Oysa Kürt kapanında bir gün Amerika ile bir gün İran ile, başka bir gün TC ile aynı çuvala girmeyen Kürt partileri çok azdır. Bu türden işbirliklerine girmeyen partilerin varlıkları, etkinlikleri hep sınırlı kalmıştır. Güçlü olan Kürt partileri ise Kürt halkını boyunduruk altında tutan ilhakçı işgalci ülkelerden kah biri kah diğeriyle işbirlikleri yapmaktan kurtulamamışlardır. PKK yıllar boyu Suriye’nin Öcalan’a sığınma imkanı sunması ve göz yummasından faydalanırken Suriye Kürdistanı’nda Esad rejimi demokratik ulus politikası mı uyguluyordu? Şimdi İmralı’da MİT ile demokratik ulus anlayışı temelinde müzakereler Barzani’nin kişiliksiz diye damgalanan siyasetinden çok mu onurlu?

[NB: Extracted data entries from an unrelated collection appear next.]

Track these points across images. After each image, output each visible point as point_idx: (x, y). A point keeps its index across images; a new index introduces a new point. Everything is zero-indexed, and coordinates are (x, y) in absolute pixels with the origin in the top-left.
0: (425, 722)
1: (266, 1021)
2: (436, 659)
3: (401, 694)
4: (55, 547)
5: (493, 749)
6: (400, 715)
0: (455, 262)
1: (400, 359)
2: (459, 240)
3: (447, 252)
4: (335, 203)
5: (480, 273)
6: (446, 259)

Bunlar Kürt halkının acıklı trajedisinin, Kürt ulusal mücadelesinin çetin zorluklarının ürünüdür. Bunlara bakarak Kürt siyaseti üzerine hesap yapanlar, yargıda bulunanlar yanılırlar.

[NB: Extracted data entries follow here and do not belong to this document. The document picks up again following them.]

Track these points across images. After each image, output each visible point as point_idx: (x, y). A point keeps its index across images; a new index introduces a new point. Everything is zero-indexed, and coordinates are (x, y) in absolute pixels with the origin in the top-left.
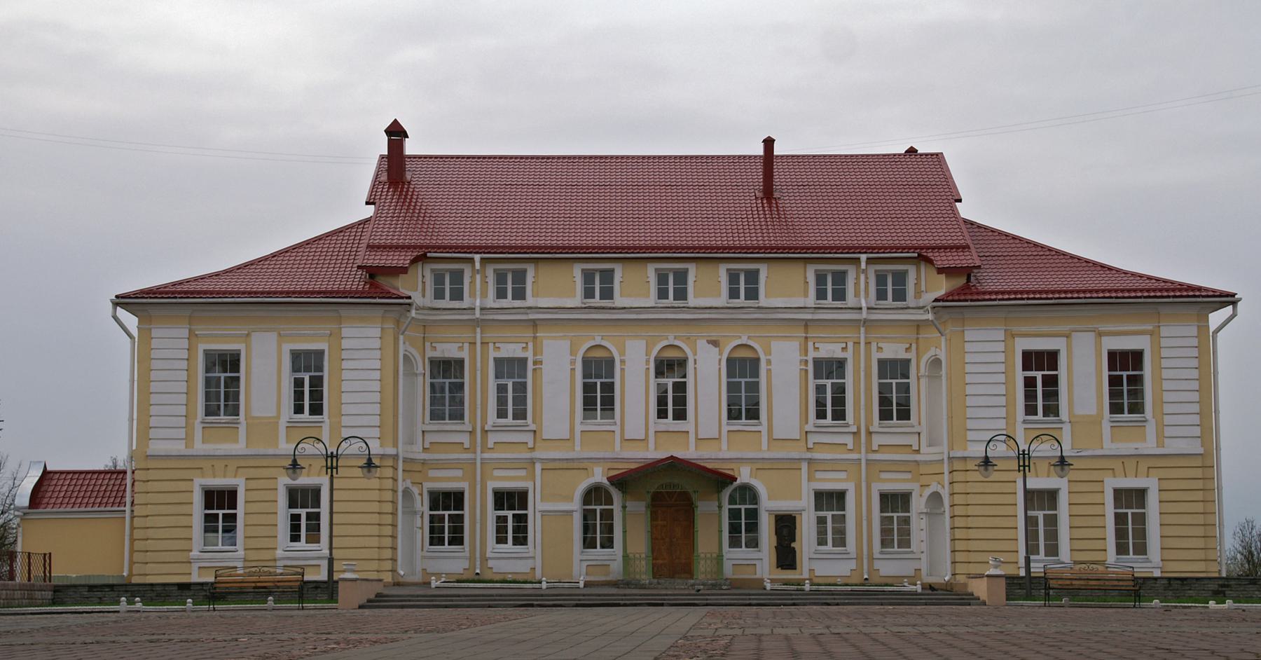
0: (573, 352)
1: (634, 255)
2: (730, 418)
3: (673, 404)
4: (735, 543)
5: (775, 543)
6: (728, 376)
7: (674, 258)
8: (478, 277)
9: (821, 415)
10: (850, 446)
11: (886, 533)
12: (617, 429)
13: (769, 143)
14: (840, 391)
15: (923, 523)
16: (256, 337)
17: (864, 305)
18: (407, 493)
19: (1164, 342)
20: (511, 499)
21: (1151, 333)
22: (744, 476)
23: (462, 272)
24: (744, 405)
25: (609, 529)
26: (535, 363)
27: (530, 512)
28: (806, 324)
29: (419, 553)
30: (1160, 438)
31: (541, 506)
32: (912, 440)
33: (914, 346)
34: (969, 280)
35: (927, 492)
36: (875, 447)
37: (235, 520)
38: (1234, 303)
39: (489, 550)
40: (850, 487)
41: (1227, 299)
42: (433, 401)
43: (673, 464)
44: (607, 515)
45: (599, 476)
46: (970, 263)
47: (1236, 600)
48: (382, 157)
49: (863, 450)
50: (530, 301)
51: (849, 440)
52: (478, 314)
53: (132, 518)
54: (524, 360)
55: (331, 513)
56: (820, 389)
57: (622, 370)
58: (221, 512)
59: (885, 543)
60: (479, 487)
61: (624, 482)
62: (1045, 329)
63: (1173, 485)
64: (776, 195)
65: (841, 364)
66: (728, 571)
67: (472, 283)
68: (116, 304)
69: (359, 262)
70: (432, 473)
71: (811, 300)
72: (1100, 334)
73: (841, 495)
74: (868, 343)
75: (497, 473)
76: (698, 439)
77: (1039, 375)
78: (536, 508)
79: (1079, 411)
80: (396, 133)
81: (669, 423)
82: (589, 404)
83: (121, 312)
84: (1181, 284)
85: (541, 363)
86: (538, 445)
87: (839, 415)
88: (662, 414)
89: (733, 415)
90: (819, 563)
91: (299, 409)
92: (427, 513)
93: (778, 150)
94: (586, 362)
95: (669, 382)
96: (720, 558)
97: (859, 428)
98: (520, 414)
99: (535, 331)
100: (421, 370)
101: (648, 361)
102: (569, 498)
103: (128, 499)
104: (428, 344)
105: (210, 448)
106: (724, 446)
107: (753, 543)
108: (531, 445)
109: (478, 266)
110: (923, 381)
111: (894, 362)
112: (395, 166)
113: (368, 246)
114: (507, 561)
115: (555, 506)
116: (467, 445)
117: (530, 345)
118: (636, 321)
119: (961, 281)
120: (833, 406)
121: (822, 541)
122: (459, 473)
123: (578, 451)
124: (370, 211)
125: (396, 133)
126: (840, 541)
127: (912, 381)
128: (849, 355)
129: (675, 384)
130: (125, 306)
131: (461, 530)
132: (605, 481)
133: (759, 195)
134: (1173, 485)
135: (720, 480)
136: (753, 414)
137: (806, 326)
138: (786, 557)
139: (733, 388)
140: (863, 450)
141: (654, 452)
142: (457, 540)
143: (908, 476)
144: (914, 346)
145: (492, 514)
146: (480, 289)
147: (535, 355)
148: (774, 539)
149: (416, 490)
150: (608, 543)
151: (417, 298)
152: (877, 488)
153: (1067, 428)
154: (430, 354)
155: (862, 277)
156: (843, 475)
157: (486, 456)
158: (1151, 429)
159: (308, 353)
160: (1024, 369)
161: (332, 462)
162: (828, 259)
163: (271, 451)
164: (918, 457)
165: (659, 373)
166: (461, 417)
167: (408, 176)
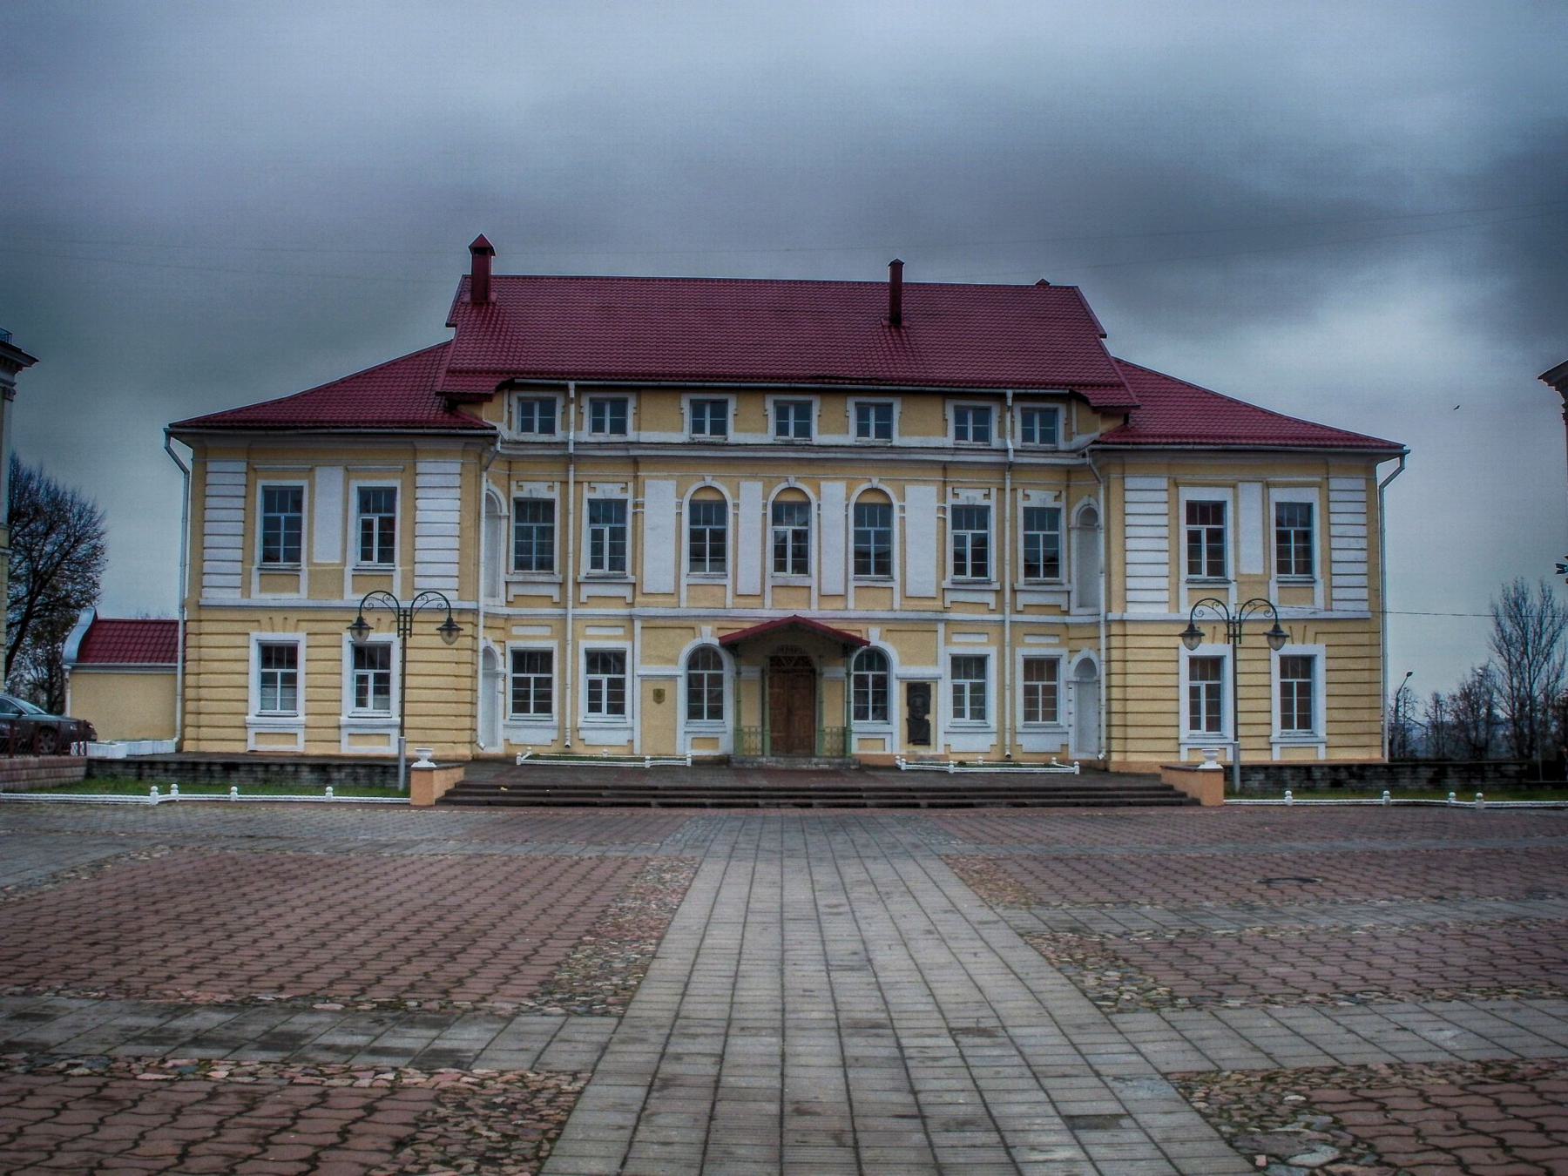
0: (680, 495)
1: (751, 386)
2: (857, 571)
3: (793, 554)
4: (861, 714)
5: (906, 715)
6: (856, 525)
7: (796, 390)
8: (573, 407)
9: (960, 569)
10: (992, 606)
11: (1030, 702)
12: (729, 582)
13: (896, 267)
14: (981, 543)
15: (1072, 694)
16: (318, 472)
17: (1010, 446)
18: (488, 653)
19: (1334, 496)
20: (605, 661)
21: (1319, 485)
22: (875, 637)
23: (553, 401)
24: (873, 557)
25: (717, 698)
26: (636, 505)
27: (628, 676)
28: (945, 466)
29: (501, 722)
30: (1330, 599)
31: (640, 671)
32: (1061, 600)
33: (1064, 494)
34: (1126, 421)
35: (1077, 659)
36: (1020, 607)
37: (388, 681)
38: (1402, 456)
39: (580, 719)
40: (992, 652)
41: (1396, 451)
42: (518, 549)
43: (795, 625)
44: (717, 681)
45: (709, 636)
46: (1124, 401)
47: (1489, 794)
48: (465, 277)
49: (1007, 610)
50: (631, 435)
51: (991, 599)
52: (571, 449)
53: (184, 674)
54: (623, 503)
55: (403, 675)
56: (960, 541)
57: (736, 515)
58: (533, 676)
59: (1030, 715)
60: (569, 648)
61: (733, 645)
62: (1211, 478)
63: (231, 694)
64: (905, 323)
65: (983, 511)
66: (856, 748)
67: (566, 413)
68: (169, 434)
69: (438, 389)
70: (516, 631)
71: (950, 441)
72: (1268, 485)
73: (981, 661)
74: (1013, 490)
75: (590, 632)
76: (821, 596)
77: (1203, 529)
78: (638, 670)
79: (1244, 570)
80: (482, 251)
81: (789, 576)
82: (697, 557)
83: (175, 444)
84: (1348, 433)
85: (643, 505)
86: (638, 599)
87: (981, 570)
88: (780, 566)
89: (862, 568)
90: (959, 743)
91: (366, 555)
92: (510, 675)
93: (907, 277)
94: (694, 506)
95: (788, 529)
96: (845, 733)
97: (1003, 586)
98: (617, 563)
99: (637, 470)
100: (505, 511)
101: (765, 506)
102: (673, 661)
103: (180, 655)
104: (513, 483)
105: (268, 598)
106: (851, 604)
107: (882, 713)
108: (629, 600)
109: (572, 394)
110: (1074, 534)
111: (1041, 511)
112: (480, 291)
113: (448, 371)
114: (605, 738)
115: (657, 664)
116: (556, 599)
117: (631, 485)
118: (750, 460)
119: (1120, 422)
120: (971, 560)
121: (959, 713)
122: (546, 631)
123: (685, 607)
124: (451, 334)
125: (482, 251)
126: (979, 713)
127: (1062, 532)
128: (992, 503)
129: (795, 533)
130: (178, 436)
131: (549, 696)
132: (716, 642)
133: (886, 323)
134: (231, 694)
135: (844, 644)
136: (884, 567)
137: (945, 469)
138: (919, 731)
139: (861, 537)
140: (1007, 610)
141: (772, 610)
142: (544, 707)
143: (1056, 640)
144: (1064, 494)
145: (583, 679)
146: (575, 426)
147: (636, 496)
148: (906, 710)
149: (497, 649)
150: (716, 713)
151: (502, 430)
152: (1022, 652)
153: (1233, 588)
154: (516, 493)
155: (1008, 415)
156: (984, 639)
157: (579, 611)
158: (1319, 589)
159: (377, 492)
160: (588, 672)
161: (405, 619)
162: (972, 398)
163: (336, 602)
164: (1068, 619)
165: (777, 519)
166: (551, 567)
167: (493, 296)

Lenin Junis Broşürü Üzerine adlı yazısında İngilizlere karşı bazı Amerikan devletleri bağımsızlık mücadelesine kalkıştıklarında, aynı Kuzey Amerikanın öteki bölümlerini işgalleri altında tutan İspanya Fransız emperyalistlerinin Amerikan bağımsızlığına destek verdiklerini, hatta Fransız birliklerinin İngilizlere karşı savaşlarda yer aldığını; ama bütün bunların hiç de Amerikan bağımsızlık mücadelesinin bir bağımsızlık mücadelesi olduğu gerçeğini değiştirmediğini yazar. Ve emperyalistler arası çelişkiler nedeniyle kimi emperyalistlerin rakip emperyalistler sahasındaki ulusal hareketlere destek verdiklerini, bu yolla bazı bağımsızlık mücadelelerinin başarı şansı elde ettiğini söyler.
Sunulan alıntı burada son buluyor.